PROBLEM TO SOLVE:
With the line containing "3, 800: 51000000 -> 20000000" as the start and the line containing "计算机与网络空间安全学院: 57 -> 56" as the end, transcribe that span of the entries below exactly, including both.

EXERCISE DATA:
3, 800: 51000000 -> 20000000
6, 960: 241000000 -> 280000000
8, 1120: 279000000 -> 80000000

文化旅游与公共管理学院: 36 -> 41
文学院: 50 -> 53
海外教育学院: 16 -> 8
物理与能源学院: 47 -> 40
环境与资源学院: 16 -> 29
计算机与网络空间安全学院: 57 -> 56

...

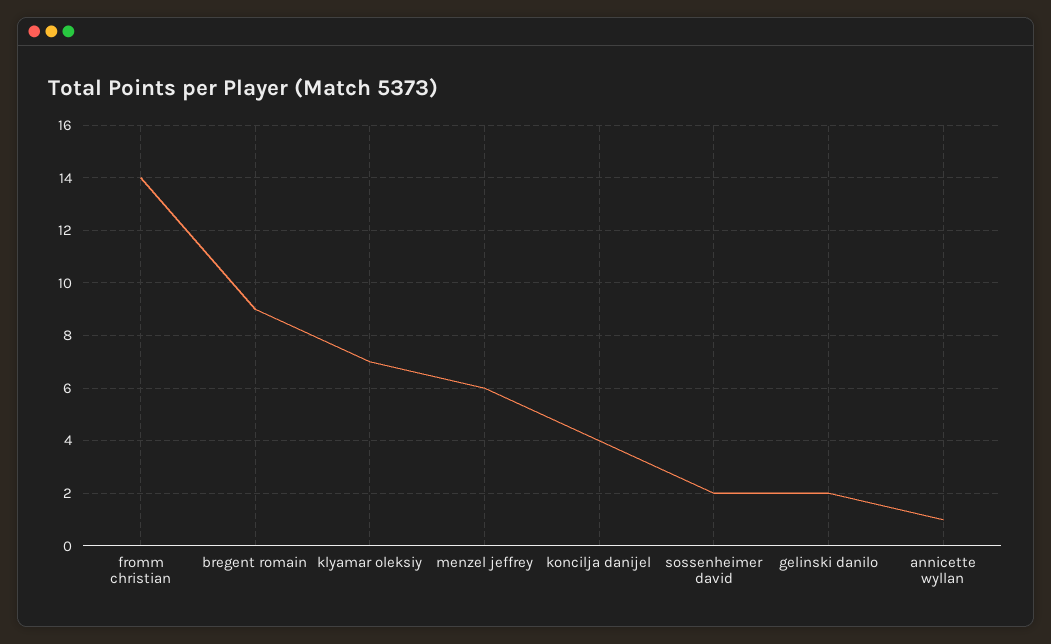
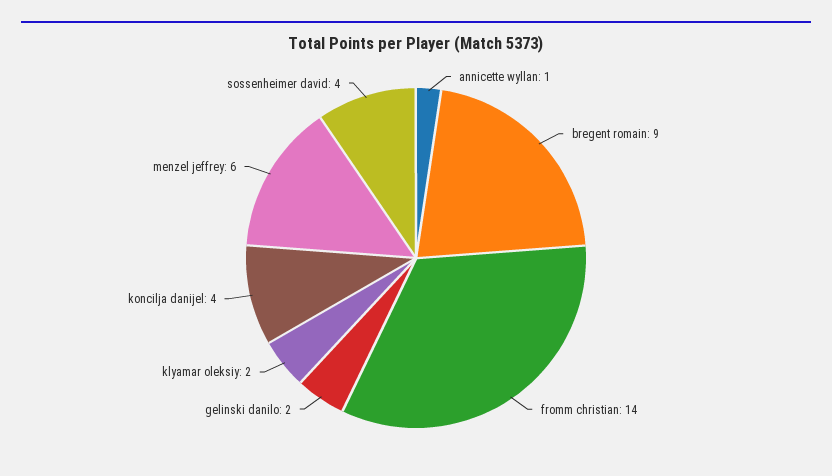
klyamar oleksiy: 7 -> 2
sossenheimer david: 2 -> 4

---

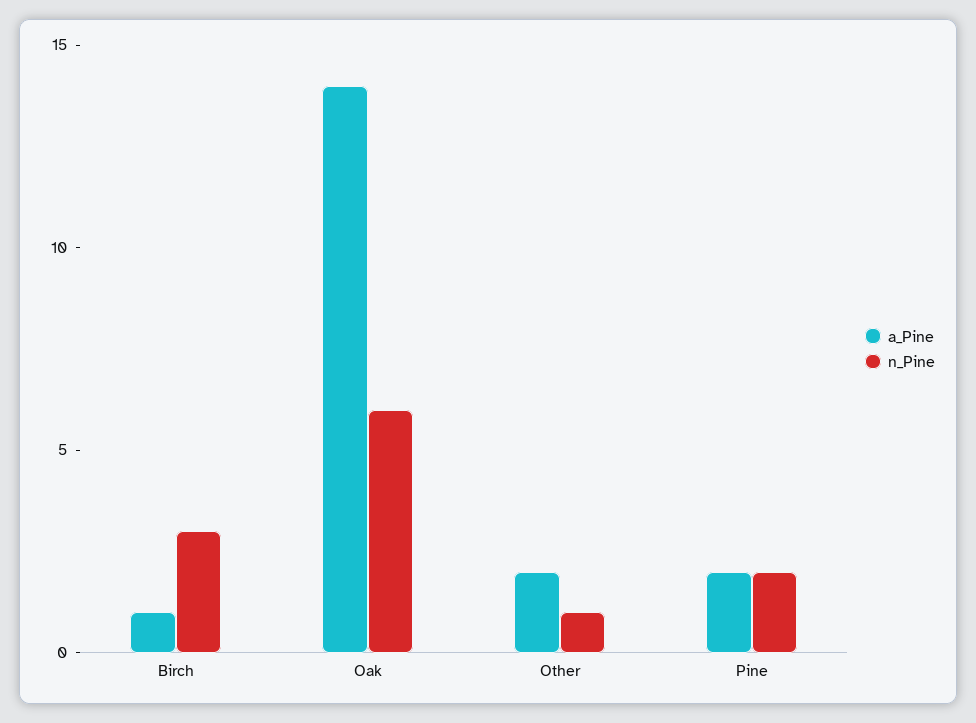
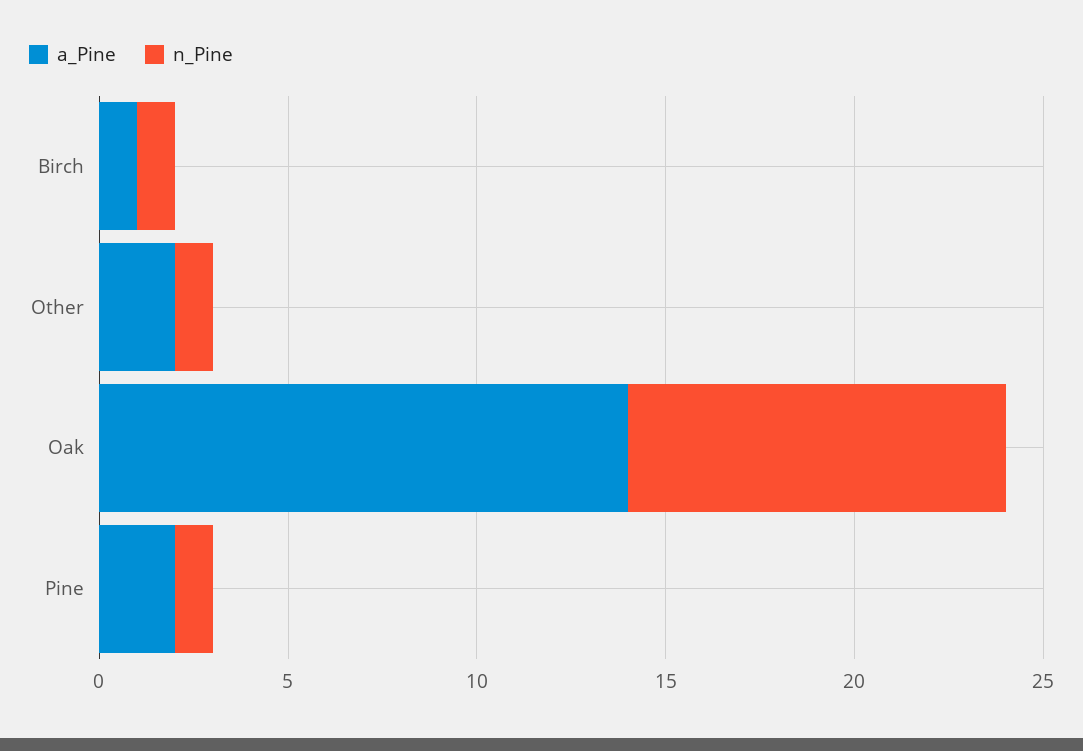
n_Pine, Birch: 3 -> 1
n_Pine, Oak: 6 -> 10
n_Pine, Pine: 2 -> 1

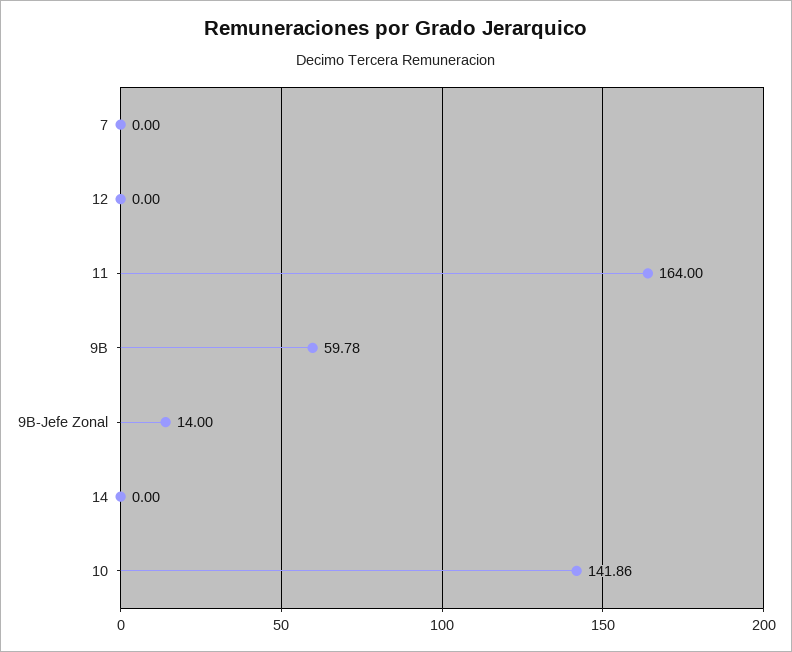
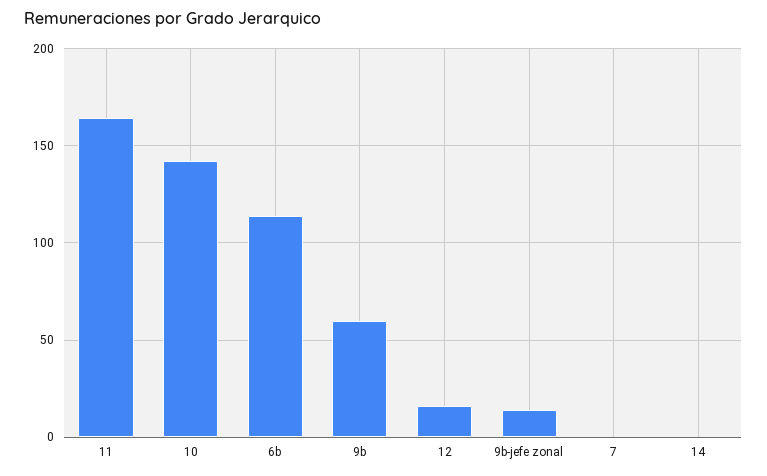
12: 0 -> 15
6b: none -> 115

OUTPUT OF THE EXERCISE:
3, 800: 51000000 -> 20000000
6, 960: 241000000 -> 280000000
8, 1120: 279000000 -> 80000000

文化旅游与公共管理学院: 36 -> 41
文学院: 50 -> 53
海外教育学院: 16 -> 8
物理与能源学院: 47 -> 40
环境与资源学院: 16 -> 29
计算机与网络空间安全学院: 57 -> 56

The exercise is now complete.